Models of Yellow Apparel by Mary Sui Yee Wong | Photo by Jon Benjamin Photography
“I really wanted to involve the community; it became not just about me and my work and my show,” Wong says, speaking of her intentions for the opening night which also represents the overall exhibit. “It was also a way to solicit older generations of Chinese Canadians to come and see contemporary art.”
The exhibit presents work of various mediums, including sculpture, video, photograph, costume and a public piece.
Family values
The artist was born in Hong Kong and raised in Vancouver’s Chinatown. She then earned a BFA and MFA from Concordia University in Montreal where she is now a faculty member. Wong’s identity as a Chinese Canadian immigrant has heavily affected her artistic creation.
“Often my memories of my lived experience inform the way that I might approach materiality or approach a certain form or choice of subject matter,” she explains.
The artist credits her father – Cantonese opera master Toa Wong – as having a profound influence on her art. His experiences, including challenges with maintaining his craft after moving to Canada, helped her learn the importance of community.
“I think just in general, as [part of] a diaspora, as a person of colour, often the places that we feel most safe is within our own family structure,” the artist adds.
The exhibit also engages with themes of personal memory and cultural history.

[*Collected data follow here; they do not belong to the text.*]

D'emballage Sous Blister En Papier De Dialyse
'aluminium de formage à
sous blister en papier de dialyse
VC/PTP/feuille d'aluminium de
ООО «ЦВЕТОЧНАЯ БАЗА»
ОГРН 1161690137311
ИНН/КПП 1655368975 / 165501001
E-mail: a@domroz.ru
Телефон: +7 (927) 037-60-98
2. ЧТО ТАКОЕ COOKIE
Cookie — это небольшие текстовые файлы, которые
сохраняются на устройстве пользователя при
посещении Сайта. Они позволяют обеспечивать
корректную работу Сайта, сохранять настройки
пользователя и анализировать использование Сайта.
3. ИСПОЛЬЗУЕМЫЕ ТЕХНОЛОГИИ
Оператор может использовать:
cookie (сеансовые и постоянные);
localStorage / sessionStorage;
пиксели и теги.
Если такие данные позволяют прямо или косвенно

Wong’s interest in exploring the Asian diaspora is more than thematic; she considers what materials, forms and mediums could speak to these experiences as well. The key, for the artist, is stressing a shared humanity – one that recognizes social, cultural, political and economic factors.
“All of that plays a really important role in how we become more inclusive in terms of our diverse world,” she says. “We are no longer living in a world where we can hold onto those ethnocentric values.”
Critical reflections
Her work TREASURE II (2025) is a reiteration of TREASURE (1999), a 4-panel mural installation that is currently displayed inside a Montreal Chinatown hospital servicing many Chinese seniors. The new work – TREASURE II – is on display at the Canada Line’s Lansdowne Station until March 1, 2026. The piece reflects on the honouring of elders in Chinese culture.

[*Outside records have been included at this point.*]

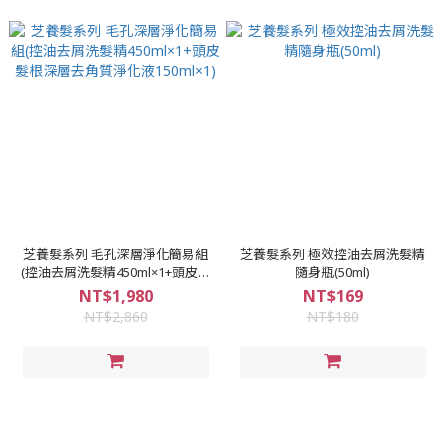
芝養髮系列 毛孔深層淨化簡易組
芝養髮系列 極效控油去屑洗髮精
(控油去屑洗髮精450ml×1+頭皮髮
隨身瓶(50ml)
根深層去角質淨化液150ml×1)
NT$1,980
NT$169
NT$2,860
NT$180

“I looked back into my own culture [and] the way that we value elders,” the artist shares. “I found this phrase basically saying if we have an elder in our family, we have to treat them like they are living treasures.”
The artist also sees this piece as engaging with topics of Chinese art history and cultural appropriation. She points out that Chinese paintings are often seen as “national treasures,” yet they are repeatedly owned by those outside the Chinese community.
“I needed to explore the tensions of those kinds of histories that influence and inspire, even in the ways that I think and live my life,” she says. “And the way that I see often my community kept in stasis, almost confined so that they cannot expand and have the liberty to grow as anyone else would because there are these practices of colonialism, orientalism and racism in play even today.”
Wong confronts practices of colonialism, using her role as artist and educator to inspire others into these reflections. For her, these conversations require courage to remove the “colonial cloaks” that silence others’ voices and experiences, while challenging the idea that everyone is on “equal footing.”
“We are all socialized to almost exclude others and others’ experiences, in preference of one’s own, especially in Western culture, where the self is more important than a community,” the artist reflects.
She hopes that these reflections allow people to be more open, encouraging acceptance and tolerance of themselves and others. The exhibit’s curator, Zoë Chan helped Wong explore these interests, encouraging her to showcase work that would register with a younger artist audience.
“We had conversations about what it meant for me to dig into my archives of 30 years and what kind of work that I should share and pull out in this community,” Wong says. “In Richmond, which is predominantly Asian; that was of interest to me.”
Wong will participate in an online Artist Salon on May 28. Curator Zoë Chan will also facilitate an informal tour of the exhibit on June 7. The exhibit is part of the 2025 Capture Photography Festival Selected Exhibition Program.